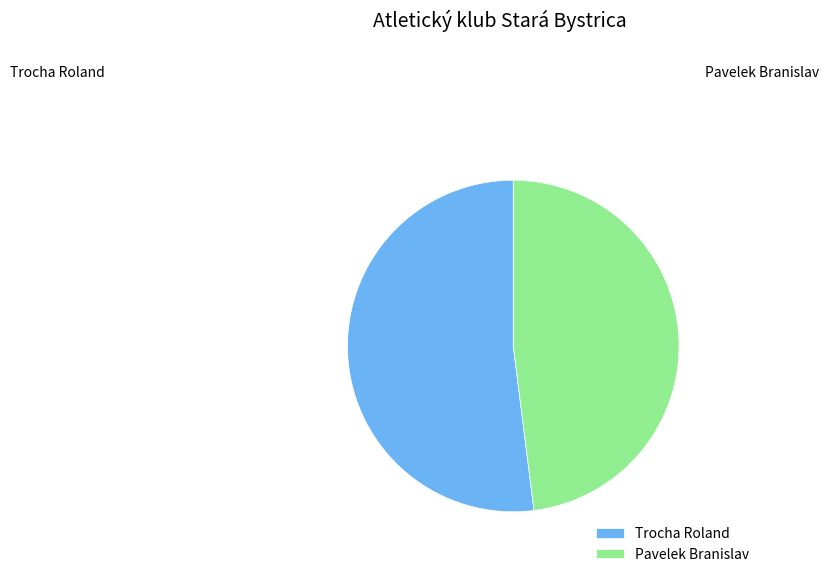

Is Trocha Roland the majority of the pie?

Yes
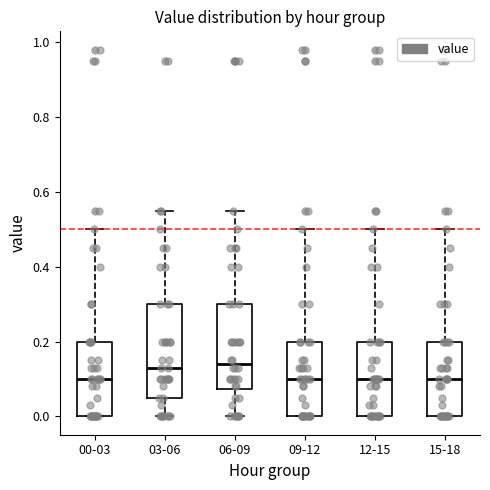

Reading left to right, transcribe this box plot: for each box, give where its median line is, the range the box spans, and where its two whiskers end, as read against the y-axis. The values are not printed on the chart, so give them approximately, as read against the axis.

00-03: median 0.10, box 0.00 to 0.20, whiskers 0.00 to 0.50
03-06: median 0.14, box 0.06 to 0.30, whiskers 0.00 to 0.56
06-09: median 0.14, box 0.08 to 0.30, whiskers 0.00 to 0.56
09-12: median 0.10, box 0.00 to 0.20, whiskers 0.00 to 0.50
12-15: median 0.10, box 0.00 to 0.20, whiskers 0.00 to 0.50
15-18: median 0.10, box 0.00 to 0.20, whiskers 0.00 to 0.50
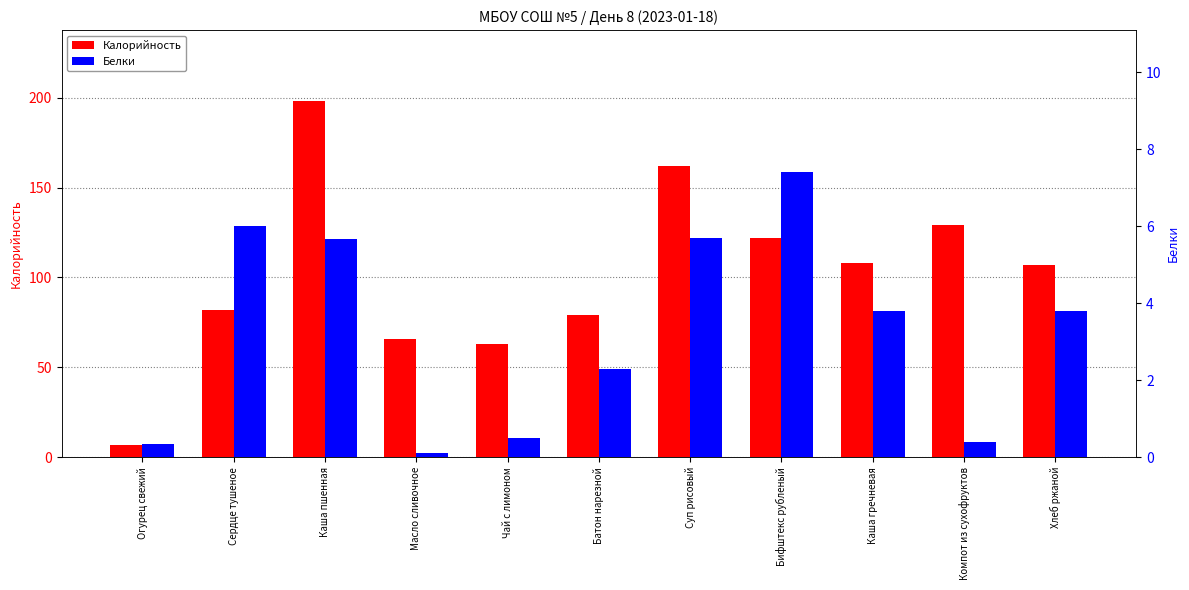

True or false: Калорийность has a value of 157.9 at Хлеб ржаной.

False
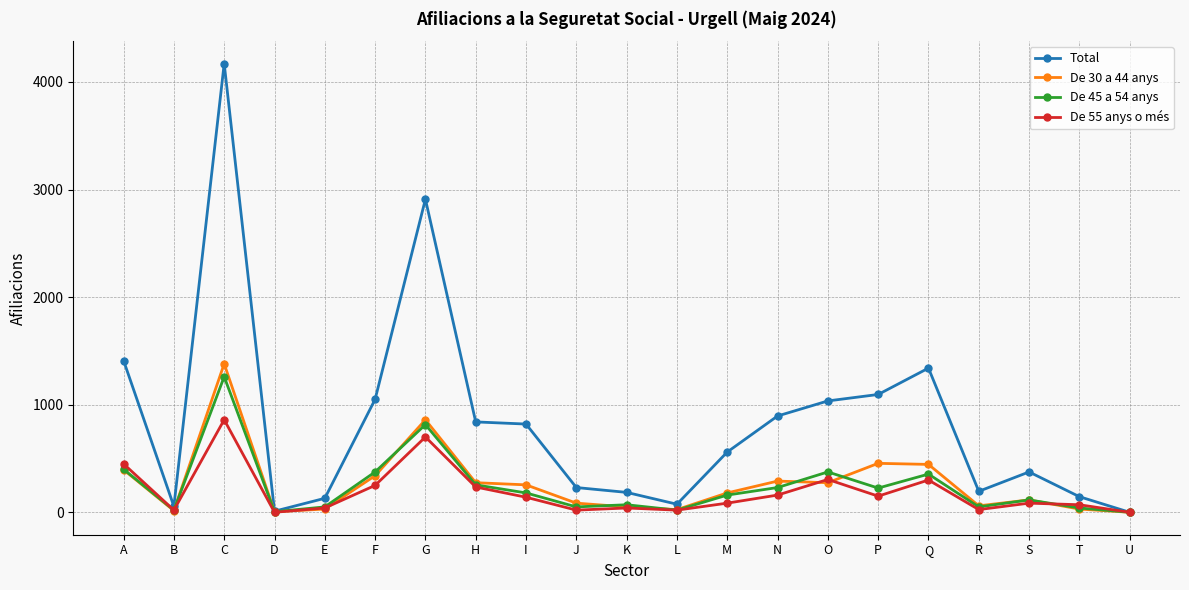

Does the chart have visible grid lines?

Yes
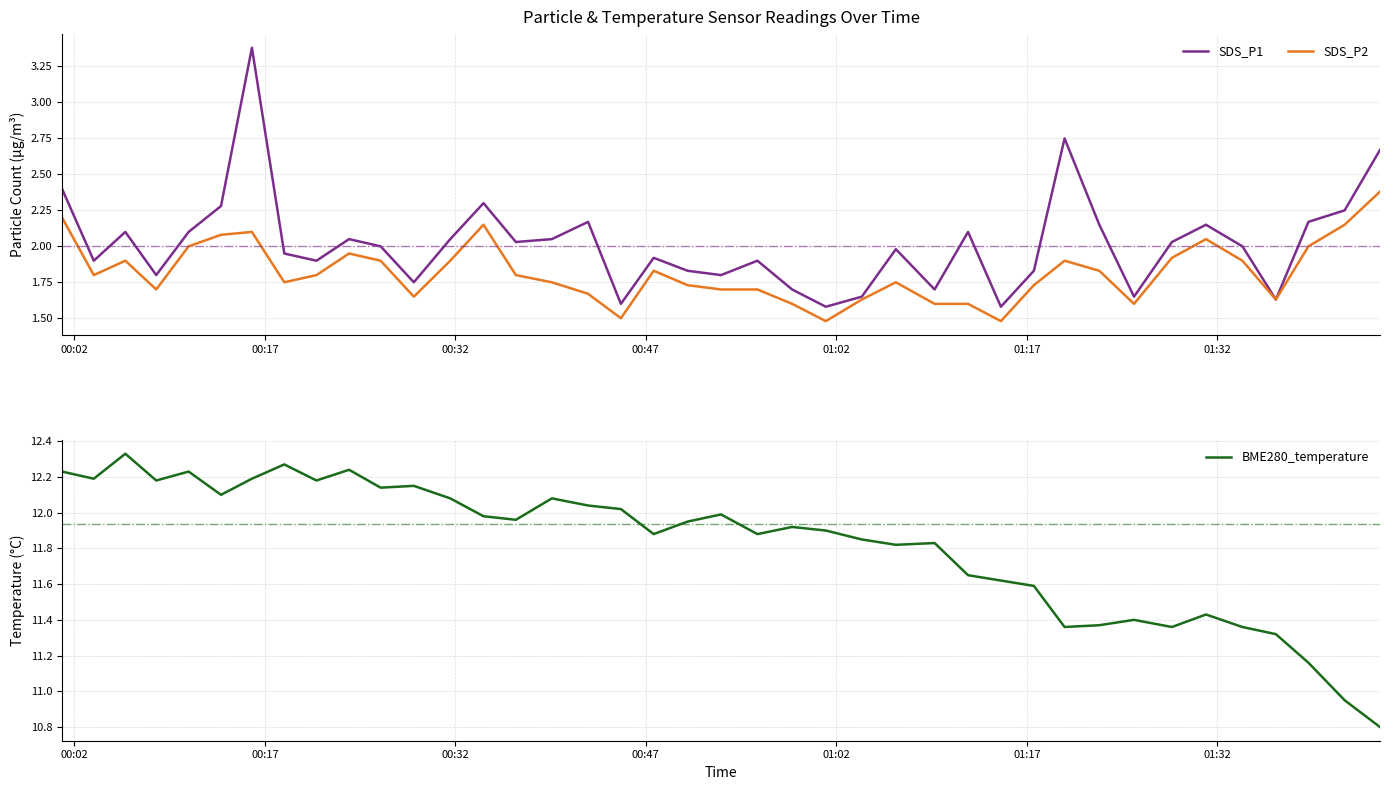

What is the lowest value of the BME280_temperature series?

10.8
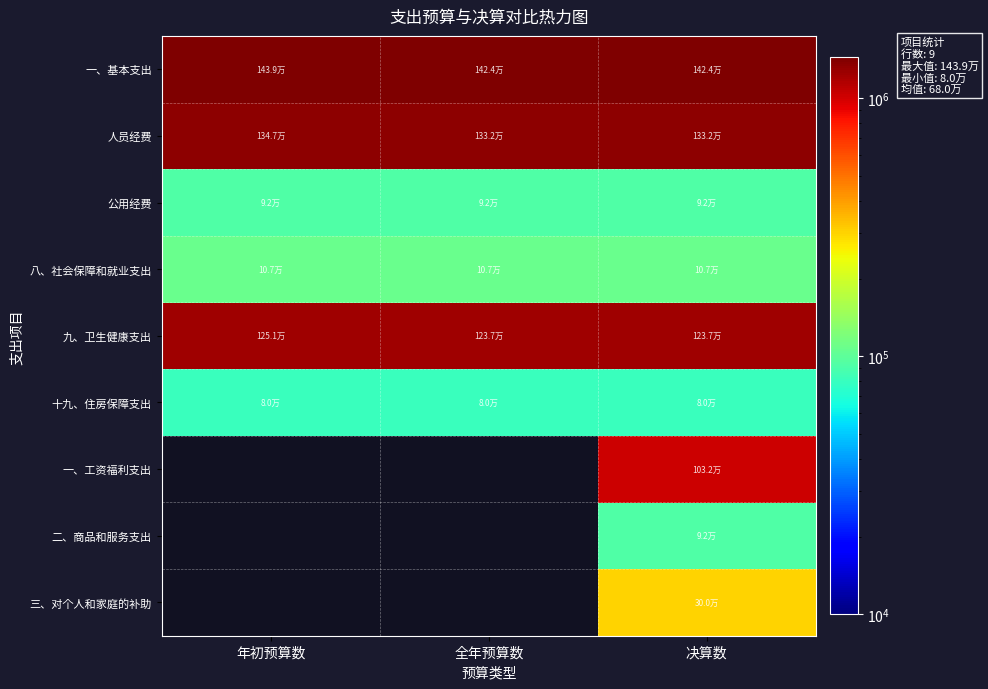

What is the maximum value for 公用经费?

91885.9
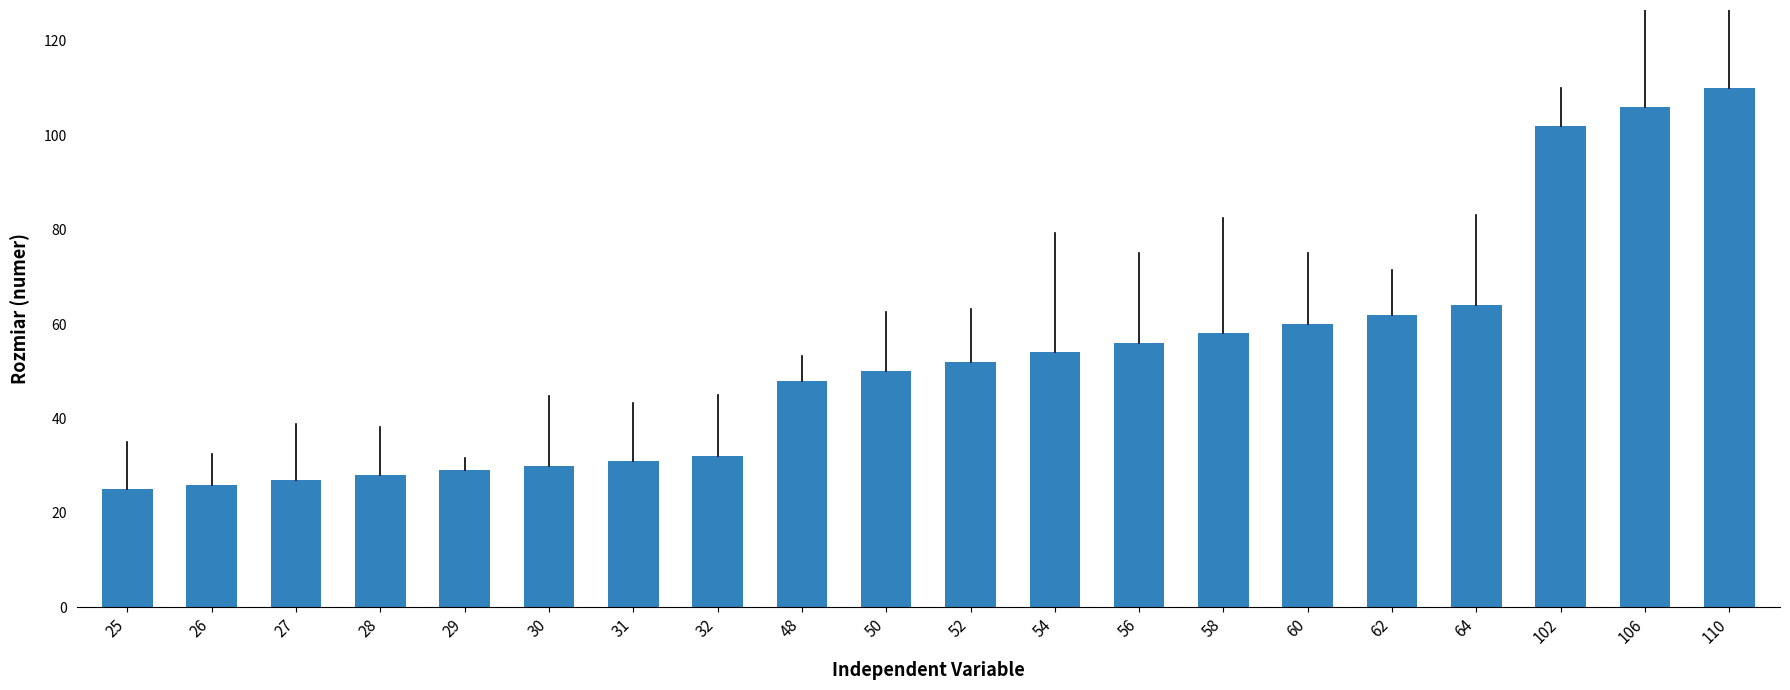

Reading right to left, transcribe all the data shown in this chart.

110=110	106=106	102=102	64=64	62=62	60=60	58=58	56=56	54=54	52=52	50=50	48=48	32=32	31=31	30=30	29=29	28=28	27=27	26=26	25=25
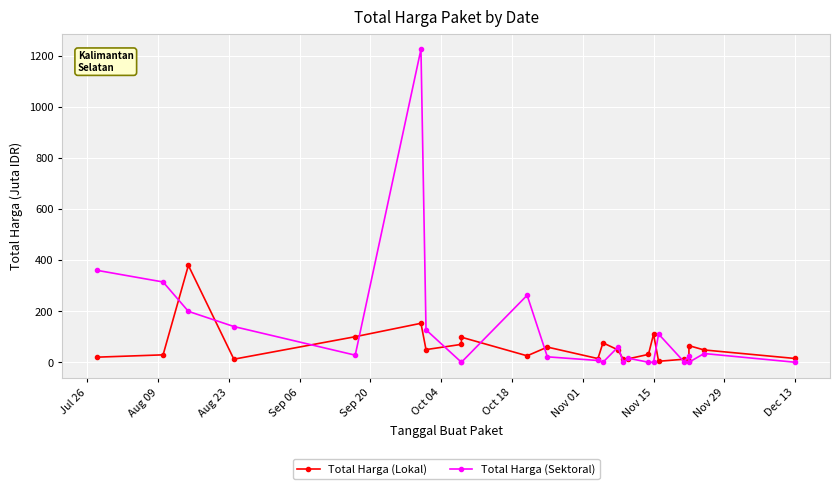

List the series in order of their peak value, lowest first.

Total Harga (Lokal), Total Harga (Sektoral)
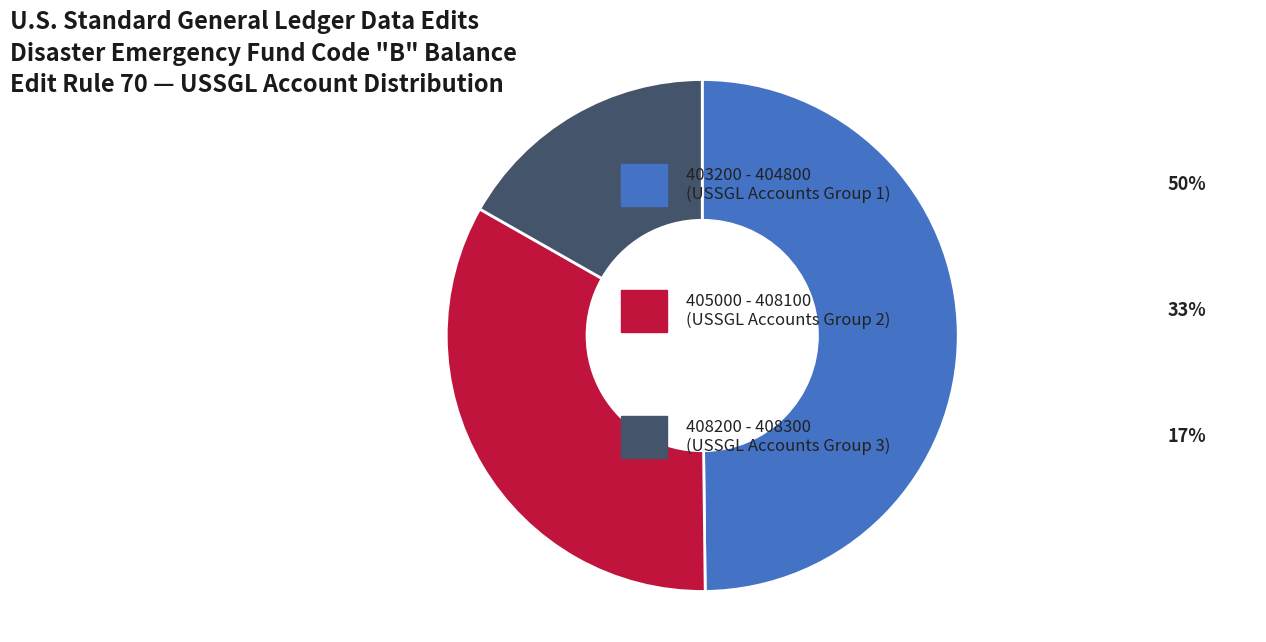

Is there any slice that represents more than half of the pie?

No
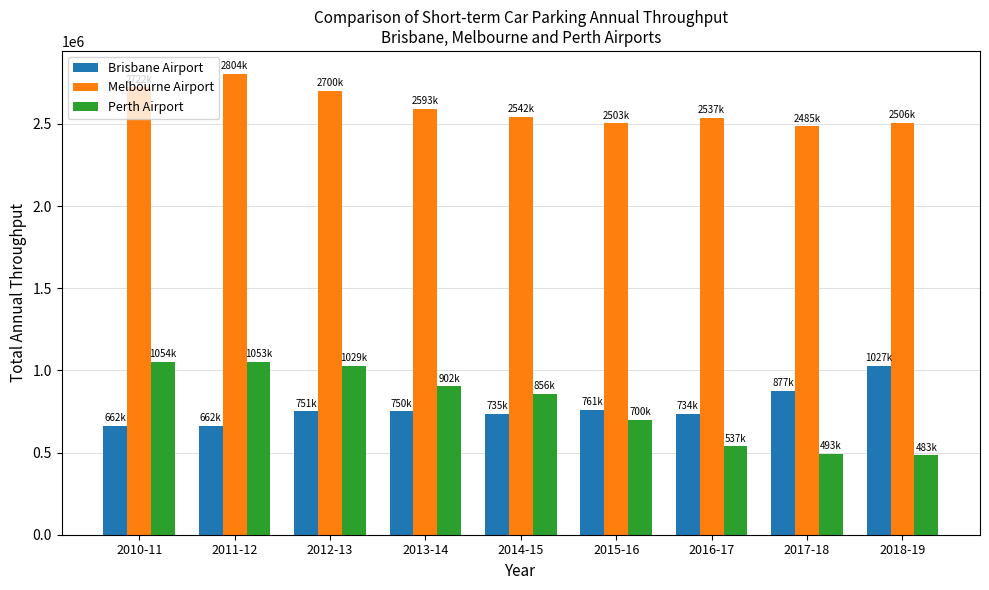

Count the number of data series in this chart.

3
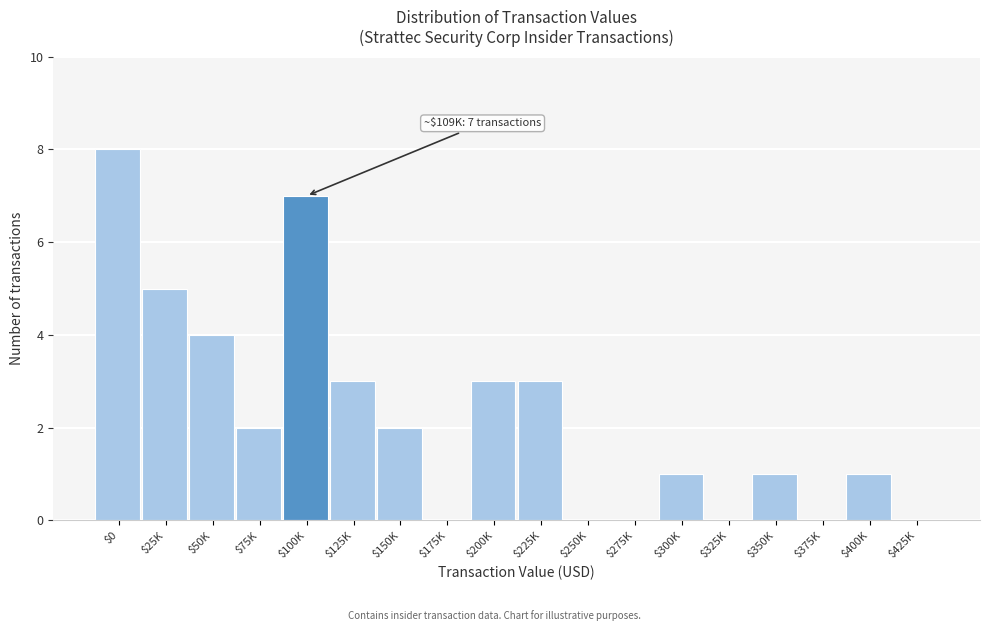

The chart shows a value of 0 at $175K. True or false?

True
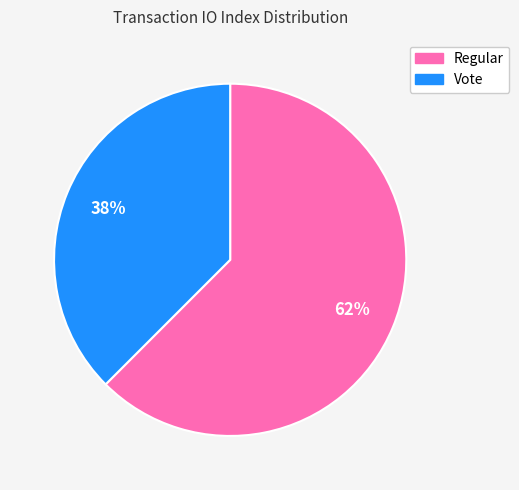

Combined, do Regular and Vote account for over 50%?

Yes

________

Instructions for the task: Format the lines above as a JSON list of strings, one string per line, leaving out the blank lines and the picture markers.

Written answer:
[
  "Is Trocha Roland the majority of the pie?",
  "Yes",
  "Reading left to right, transcribe this box plot: for each box, give where its median line is, the range the box spans, and where its two whiskers end, as read against the y-axis. The values are not printed on the chart, so give them approximately, as read against the axis.",
  "00-03: median 0.10, box 0.00 to 0.20, whiskers 0.00 to 0.50",
  "03-06: median 0.14, box 0.06 to 0.30, whiskers 0.00 to 0.56",
  "06-09: median 0.14, box 0.08 to 0.30, whiskers 0.00 to 0.56",
  "09-12: median 0.10, box 0.00 to 0.20, whiskers 0.00 to 0.50",
  "12-15: median 0.10, box 0.00 to 0.20, whiskers 0.00 to 0.50",
  "15-18: median 0.10, box 0.00 to 0.20, whiskers 0.00 to 0.50",
  "True or false: Калорийность has a value of 157.9 at Хлеб ржаной.",
  "False",
  "Does the chart have visible grid lines?",
  "Yes",
  "What is the lowest value of the BME280_temperature series?",
  "10.8",
  "What is the maximum value for 公用经费?",
  "91885.9",
  "Reading right to left, transcribe all the data shown in this chart.",
  "110=110\t106=106\t102=102\t64=64\t62=62\t60=60\t58=58\t56=56\t54=54\t52=52\t50=50\t48=48\t32=32\t31=31\t30=30\t29=29\t28=28\t27=27\t26=26\t25=25",
  "List the series in order of their peak value, lowest first.",
  "Total Harga (Lokal), Total Harga (Sektoral)",
  "Is there any slice that represents more than half of the pie?",
  "No",
  "Count the number of data series in this chart.",
  "3",
  "The chart shows a value of 0 at $175K. True or false?",
  "True",
  "Combined, do Regular and Vote account for over 50%?",
  "Yes"
]